Magdeburg (dpa). Bei einer großen Anhörung zum Glücksspiel-Staatsvertrag haben mehr als 50 Vertreter von Sportverbänden, den Lotto-Organisationen oder auch Automatenhersteller ihre Bedenken gegen das Vorhaben vorgetragen. "Es ist so, dass wir viele kritische Stellungnahmen gehört haben", sagte der Chef der Staatskanzlei, Rainer Robra, gestern in Magdeburg.

So hielten Sozialverbände etwa eine Bekämpfung der Spielsucht nur in einem öffentlich-rechtlichen System für möglich. Dagegen hätten Anbieter von Wetten eine stärkere Öffnung für Private gefordert, erläuterte Robra. Die Argumente der etwa 50 mündlichen Stellungnahmen und rund 100 weitere schriftliche Eingaben sollen nun ausgewertet werden und in die endgültige Fassung des Vertrages einfließen.

Die Bundesländer wollen ab 2012 den Sportwettenmarkt unter strengen Auflagen für private Anbieter öffnen. Die Federführung hat Sachsen-Anhalt, weil das Bundesland den Vorsitz der Ministerpräsidentenkonferenz hat.

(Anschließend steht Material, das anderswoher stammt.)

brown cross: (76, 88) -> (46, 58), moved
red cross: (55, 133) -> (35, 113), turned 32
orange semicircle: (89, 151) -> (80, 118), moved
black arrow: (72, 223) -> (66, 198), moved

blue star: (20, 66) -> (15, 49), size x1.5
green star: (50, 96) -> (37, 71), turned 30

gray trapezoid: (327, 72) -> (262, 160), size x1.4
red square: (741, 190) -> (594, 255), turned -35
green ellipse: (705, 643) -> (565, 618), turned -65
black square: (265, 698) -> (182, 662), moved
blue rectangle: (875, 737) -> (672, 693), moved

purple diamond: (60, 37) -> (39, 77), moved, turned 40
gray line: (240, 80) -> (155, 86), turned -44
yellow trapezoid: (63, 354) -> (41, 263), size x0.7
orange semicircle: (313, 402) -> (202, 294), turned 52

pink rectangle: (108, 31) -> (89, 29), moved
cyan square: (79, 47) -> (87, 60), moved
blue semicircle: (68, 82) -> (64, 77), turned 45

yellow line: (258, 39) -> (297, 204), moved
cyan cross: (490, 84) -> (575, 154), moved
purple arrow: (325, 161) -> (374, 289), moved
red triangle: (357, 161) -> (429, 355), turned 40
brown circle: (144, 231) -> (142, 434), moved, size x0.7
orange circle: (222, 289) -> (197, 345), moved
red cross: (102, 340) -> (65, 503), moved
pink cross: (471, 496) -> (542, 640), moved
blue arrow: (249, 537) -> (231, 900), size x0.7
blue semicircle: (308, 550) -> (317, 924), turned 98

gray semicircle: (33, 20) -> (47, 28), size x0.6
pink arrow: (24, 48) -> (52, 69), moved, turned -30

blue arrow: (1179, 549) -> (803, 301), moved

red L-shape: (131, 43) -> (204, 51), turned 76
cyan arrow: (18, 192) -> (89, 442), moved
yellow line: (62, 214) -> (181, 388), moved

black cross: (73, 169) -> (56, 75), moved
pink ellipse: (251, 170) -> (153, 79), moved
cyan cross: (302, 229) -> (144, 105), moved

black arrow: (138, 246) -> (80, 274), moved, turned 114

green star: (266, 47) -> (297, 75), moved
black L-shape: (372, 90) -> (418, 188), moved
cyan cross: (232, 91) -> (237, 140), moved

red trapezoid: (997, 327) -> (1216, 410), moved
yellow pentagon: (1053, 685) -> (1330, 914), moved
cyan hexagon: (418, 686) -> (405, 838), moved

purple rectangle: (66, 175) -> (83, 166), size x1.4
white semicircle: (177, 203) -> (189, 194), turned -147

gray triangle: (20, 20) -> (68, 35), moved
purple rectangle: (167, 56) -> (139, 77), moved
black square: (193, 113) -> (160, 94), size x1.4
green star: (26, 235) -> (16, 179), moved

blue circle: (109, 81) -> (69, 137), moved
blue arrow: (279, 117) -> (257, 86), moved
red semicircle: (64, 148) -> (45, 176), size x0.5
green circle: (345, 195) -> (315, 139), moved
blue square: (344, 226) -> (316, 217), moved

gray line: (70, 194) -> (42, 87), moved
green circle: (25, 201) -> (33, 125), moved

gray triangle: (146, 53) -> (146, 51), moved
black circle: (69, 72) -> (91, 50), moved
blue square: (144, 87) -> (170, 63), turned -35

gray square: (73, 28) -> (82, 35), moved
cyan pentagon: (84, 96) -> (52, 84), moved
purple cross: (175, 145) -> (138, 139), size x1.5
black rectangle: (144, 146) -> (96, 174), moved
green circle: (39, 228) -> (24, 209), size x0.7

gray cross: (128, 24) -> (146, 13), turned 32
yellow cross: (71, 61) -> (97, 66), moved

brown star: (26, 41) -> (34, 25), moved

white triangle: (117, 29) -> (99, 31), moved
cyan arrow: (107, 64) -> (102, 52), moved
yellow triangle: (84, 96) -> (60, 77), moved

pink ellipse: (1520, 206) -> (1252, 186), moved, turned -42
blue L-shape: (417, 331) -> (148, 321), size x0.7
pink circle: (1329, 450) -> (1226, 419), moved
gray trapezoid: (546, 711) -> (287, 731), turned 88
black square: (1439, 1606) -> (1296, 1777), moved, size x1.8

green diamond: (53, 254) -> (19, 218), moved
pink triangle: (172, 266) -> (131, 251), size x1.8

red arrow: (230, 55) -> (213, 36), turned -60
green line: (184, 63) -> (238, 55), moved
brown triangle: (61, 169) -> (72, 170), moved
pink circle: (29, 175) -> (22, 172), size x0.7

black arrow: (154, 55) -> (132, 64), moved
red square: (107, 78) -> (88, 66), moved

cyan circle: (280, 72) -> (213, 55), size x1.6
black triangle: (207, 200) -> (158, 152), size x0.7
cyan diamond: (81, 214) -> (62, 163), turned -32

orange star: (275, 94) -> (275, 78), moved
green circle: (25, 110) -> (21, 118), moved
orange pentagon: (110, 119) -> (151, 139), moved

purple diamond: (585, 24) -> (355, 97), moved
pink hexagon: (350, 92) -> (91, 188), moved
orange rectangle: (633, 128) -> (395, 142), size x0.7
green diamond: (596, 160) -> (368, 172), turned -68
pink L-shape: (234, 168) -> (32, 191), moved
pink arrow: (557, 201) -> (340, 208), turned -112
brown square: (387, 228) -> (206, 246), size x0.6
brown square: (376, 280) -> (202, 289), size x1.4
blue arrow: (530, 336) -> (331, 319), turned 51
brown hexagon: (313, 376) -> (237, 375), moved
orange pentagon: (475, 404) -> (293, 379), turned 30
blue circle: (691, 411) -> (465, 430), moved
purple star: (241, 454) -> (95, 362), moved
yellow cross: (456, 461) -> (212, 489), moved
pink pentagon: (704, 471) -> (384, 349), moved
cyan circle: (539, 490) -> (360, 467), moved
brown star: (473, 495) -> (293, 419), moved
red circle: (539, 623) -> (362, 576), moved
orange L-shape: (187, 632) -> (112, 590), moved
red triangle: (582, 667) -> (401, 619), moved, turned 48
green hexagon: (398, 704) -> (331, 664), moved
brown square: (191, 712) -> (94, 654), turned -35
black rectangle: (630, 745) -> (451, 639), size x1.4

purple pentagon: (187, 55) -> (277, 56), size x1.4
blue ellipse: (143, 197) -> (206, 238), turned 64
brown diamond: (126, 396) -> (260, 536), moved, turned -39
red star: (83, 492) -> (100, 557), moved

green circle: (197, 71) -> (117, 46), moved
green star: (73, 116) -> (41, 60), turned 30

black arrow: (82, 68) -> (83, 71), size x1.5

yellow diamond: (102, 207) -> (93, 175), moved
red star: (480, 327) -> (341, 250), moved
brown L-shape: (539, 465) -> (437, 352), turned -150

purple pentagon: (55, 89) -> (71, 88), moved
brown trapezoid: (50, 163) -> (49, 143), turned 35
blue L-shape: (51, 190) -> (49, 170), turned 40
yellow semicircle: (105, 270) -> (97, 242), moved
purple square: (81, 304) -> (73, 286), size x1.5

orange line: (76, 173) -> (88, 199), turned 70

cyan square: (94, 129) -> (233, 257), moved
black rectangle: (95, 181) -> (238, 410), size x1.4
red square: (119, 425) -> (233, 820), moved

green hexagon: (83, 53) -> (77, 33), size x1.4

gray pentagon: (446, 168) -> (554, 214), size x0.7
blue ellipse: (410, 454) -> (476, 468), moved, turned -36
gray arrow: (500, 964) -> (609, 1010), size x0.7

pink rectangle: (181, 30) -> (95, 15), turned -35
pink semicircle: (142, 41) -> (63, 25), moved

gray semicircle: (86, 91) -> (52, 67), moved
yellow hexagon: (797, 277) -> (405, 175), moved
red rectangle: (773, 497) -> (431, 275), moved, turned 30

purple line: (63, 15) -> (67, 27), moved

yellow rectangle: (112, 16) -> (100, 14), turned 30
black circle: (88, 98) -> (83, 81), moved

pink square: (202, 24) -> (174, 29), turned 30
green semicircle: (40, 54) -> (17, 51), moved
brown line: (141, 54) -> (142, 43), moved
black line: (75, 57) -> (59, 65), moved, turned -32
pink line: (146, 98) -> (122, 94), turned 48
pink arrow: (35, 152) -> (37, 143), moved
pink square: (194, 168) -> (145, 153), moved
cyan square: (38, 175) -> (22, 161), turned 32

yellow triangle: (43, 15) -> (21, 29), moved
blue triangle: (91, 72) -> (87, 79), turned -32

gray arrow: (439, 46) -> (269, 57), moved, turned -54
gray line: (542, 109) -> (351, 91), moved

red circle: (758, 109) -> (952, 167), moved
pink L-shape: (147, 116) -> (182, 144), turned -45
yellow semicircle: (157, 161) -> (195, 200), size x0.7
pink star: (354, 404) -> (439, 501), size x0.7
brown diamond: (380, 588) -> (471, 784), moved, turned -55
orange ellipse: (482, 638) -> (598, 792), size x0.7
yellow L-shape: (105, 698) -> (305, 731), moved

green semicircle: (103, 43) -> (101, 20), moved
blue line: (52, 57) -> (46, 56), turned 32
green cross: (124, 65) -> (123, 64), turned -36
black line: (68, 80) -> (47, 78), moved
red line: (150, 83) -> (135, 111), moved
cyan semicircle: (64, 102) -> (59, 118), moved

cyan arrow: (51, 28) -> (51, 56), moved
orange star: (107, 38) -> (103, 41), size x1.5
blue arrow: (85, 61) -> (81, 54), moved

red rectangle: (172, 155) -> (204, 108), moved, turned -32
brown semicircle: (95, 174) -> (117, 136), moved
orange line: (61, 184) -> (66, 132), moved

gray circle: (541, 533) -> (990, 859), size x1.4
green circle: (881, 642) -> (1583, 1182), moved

Gestern demonstrierten in Magdeburg 40 Mitarbeiter der drei Spielbanken in Sachsen-Anhalt für den Erhalt ihrer Arbeitsplätze. Auf Transparenten hieß es "Unsere Gäste haben das Recht auf legales Glücksspiel". Aufgerufen hatte die Gewerkschaft Verdi. Derzeit sind die Kasinos in Magdeburg, Halle und Wernigerode wegen finanzieller Schwierigkeiten der Betreiber geschlossen. Davon sind rund 80 Beschäftigte betroffen.